Transcribed page contents
------------------------------------------------------------------------
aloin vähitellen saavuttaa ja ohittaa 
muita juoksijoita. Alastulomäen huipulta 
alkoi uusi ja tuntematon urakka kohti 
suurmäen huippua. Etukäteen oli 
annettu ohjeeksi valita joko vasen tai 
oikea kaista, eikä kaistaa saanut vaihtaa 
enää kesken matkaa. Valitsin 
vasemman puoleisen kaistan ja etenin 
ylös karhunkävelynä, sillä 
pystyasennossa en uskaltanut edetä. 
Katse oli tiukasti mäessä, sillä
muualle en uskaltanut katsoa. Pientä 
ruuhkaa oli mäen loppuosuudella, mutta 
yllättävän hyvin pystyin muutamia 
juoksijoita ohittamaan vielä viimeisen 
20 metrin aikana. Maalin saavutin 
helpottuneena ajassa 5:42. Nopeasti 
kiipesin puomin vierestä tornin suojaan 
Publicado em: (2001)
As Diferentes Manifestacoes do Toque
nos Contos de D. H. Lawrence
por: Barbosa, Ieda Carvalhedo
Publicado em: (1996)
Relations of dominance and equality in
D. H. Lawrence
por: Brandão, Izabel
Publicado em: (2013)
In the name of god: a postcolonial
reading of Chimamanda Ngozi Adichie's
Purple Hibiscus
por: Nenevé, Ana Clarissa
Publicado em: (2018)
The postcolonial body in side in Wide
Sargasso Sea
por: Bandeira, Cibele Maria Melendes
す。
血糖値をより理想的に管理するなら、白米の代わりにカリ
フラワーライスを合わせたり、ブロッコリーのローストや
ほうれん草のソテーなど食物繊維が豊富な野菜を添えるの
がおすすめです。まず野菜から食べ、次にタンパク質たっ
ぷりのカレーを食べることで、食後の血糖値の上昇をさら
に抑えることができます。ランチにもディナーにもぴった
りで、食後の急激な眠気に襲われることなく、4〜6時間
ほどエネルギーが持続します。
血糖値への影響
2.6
------------------------------------------------------------------------
> **EXERCISE**
The lines to return are those with the string "postcolonial" in them; copy each from the entries above.

> **OUTPUT OF THE TASK**
In the name of god: a postcolonial
The postcolonial body in side in Wide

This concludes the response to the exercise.